→ **任务**:
请照原样重新录入下面这篇讲 txt 转 csv 的节选中的一段，从“背景信息: 昨晚有个朋友需要将一份 .txt”开始，一直到“write.writerow(['a', 'b', 'c', 'e, f, g'])”为止，末尾这几个字也要包括在内。

→ **节选内容**:

背景信息: 昨晚有个朋友需要将一份 .txt 文件输出标准格式csv or excel,如是查看啦相关的操作,在此记录
主要使用到的库 csv re
代码 demo:
import re
import csv
with open('./test.csv', 'w', newline='') as f:
write = csv.writer(f, dialect=('excel'))
write.writerow(['a', 'b', 'c', 'e, f, g'])
需求:将文本中内容按照对应格式输出到 csv 中
如果是相连的 ‘[ ]’ 需要合并为一个 ‘[ ]’
如果 starts 数字后面接啦 ‘[ ]’,则删除
表头部分
title = names | Origin | Brand | Description | Color Options | Pricing
文本格式:
{001}, N, Lia, 5 dr hatchback, [purple, light yellow, white, pink], starts from. CNY 48,000
{002}, CN, Lia, 4 dr saloon, [blue, light yellow, silver], starts from. CNY 50,500
{003}, SN, Lxia, 4 dr saloon, [dark blue, matte silver, beige], [higher trim, better kit], starts from. CNY 53,990
{004}, CN, Ti'an, 5 dr compact SUV, [metallic white, metallic grey, metallic blue, matte silver, metallic red, matte blue], starts from. CNY 135,000
{005}, FN, Ti'an, 5 dr mid-size SUV, [matte silver, matte grey, metallic azure, metallic black], [better kit], starts from. CNY 155,000
...
代码部分:
import os
import re
import sys
import csv
def get_format(path, res_path):
title = 'Code names | Place of Origin | Brand Name | Vehicle Description | Color Options | Pricing Information'
title_head = title.split('|')
with open(res_path, 'w', newline='') as f:
csvwrite = csv.writer(f, dialect=('excel'))

[数据条目]
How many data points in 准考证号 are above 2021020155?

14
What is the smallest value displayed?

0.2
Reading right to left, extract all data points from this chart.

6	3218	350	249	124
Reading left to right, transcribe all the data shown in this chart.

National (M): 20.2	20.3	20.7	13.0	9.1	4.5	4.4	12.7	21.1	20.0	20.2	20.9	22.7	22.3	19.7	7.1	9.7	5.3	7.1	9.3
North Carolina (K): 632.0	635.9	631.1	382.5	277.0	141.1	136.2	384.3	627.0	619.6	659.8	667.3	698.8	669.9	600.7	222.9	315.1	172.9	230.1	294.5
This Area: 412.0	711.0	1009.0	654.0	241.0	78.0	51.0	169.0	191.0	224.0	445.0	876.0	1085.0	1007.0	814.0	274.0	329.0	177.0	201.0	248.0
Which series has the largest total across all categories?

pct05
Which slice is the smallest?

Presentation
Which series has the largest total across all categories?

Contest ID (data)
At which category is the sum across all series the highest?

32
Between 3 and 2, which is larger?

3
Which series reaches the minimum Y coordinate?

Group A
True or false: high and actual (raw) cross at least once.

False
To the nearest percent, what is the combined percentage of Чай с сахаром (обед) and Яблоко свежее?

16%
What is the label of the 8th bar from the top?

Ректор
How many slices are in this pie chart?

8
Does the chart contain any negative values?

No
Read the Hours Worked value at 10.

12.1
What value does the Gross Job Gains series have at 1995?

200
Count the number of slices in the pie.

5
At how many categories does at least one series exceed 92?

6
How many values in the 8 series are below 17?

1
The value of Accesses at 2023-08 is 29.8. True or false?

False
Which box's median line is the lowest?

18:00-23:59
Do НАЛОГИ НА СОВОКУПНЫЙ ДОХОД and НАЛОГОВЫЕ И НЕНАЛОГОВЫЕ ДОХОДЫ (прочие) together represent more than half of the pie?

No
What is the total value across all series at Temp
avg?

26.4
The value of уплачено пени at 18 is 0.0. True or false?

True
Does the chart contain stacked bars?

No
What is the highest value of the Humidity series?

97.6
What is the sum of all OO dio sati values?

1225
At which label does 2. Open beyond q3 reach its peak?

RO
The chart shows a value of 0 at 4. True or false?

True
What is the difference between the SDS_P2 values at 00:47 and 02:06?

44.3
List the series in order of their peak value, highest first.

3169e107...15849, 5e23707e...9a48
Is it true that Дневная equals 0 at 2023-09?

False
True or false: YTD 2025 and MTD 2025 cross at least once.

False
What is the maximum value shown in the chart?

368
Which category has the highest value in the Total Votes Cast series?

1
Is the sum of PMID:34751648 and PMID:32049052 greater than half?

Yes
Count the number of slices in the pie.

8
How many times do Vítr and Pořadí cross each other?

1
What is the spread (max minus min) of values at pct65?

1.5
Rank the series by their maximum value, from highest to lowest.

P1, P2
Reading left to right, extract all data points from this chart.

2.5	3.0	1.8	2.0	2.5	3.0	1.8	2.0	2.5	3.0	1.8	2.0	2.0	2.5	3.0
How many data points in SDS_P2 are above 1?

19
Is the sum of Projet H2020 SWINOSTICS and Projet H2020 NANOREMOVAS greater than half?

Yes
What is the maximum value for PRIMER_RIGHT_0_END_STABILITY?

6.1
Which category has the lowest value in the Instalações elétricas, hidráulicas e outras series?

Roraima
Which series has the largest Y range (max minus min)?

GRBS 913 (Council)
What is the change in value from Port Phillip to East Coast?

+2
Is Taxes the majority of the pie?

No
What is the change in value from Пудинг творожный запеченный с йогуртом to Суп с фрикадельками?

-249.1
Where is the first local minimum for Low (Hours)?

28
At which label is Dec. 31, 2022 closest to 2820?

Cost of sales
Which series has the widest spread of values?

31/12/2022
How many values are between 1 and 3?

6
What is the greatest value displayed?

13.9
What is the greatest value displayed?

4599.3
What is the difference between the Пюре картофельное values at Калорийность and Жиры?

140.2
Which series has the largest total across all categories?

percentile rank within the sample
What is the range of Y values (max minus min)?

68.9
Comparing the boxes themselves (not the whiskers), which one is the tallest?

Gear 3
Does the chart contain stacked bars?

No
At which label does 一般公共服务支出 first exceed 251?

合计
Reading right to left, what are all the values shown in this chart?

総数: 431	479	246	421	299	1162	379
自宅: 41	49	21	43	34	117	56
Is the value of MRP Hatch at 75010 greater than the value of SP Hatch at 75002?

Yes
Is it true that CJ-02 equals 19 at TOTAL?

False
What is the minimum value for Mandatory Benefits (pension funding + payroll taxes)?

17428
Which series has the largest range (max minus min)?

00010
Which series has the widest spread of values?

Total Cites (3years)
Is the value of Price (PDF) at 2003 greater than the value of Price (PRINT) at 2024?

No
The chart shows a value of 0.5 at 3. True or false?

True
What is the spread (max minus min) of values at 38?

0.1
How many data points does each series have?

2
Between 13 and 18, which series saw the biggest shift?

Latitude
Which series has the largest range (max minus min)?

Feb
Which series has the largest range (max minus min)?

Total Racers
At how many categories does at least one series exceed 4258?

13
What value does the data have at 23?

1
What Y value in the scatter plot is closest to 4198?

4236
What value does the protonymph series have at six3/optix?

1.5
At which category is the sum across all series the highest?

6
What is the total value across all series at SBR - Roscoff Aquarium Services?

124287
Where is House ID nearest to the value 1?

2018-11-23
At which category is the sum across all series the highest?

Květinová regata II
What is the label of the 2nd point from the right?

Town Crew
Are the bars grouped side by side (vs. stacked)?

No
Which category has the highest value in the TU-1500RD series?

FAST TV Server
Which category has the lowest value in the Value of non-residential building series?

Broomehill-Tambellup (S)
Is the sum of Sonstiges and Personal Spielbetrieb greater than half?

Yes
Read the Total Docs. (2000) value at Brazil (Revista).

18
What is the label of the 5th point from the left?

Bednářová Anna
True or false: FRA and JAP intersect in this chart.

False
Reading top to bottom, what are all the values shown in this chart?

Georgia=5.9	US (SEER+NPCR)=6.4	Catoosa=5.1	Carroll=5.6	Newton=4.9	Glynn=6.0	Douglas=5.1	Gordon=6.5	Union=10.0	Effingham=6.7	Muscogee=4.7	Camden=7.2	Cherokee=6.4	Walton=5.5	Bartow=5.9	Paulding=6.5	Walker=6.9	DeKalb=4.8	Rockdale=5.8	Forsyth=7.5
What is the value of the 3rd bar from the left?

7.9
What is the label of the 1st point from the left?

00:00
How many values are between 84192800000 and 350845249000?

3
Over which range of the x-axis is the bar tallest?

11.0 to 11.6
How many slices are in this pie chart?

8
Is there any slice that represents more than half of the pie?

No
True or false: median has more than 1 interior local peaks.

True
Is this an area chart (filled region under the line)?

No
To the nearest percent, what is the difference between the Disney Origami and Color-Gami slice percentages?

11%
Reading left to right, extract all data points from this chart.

→ **问题解答**:
背景信息: 昨晚有个朋友需要将一份 .txt 文件输出标准格式csv or excel,如是查看啦相关的操作,在此记录
主要使用到的库 csv re
代码 demo:
import re
import csv
with open('./test.csv', 'w', newline='') as f:
write = csv.writer(f, dialect=('excel'))
write.writerow(['a', 'b', 'c', 'e, f, g'])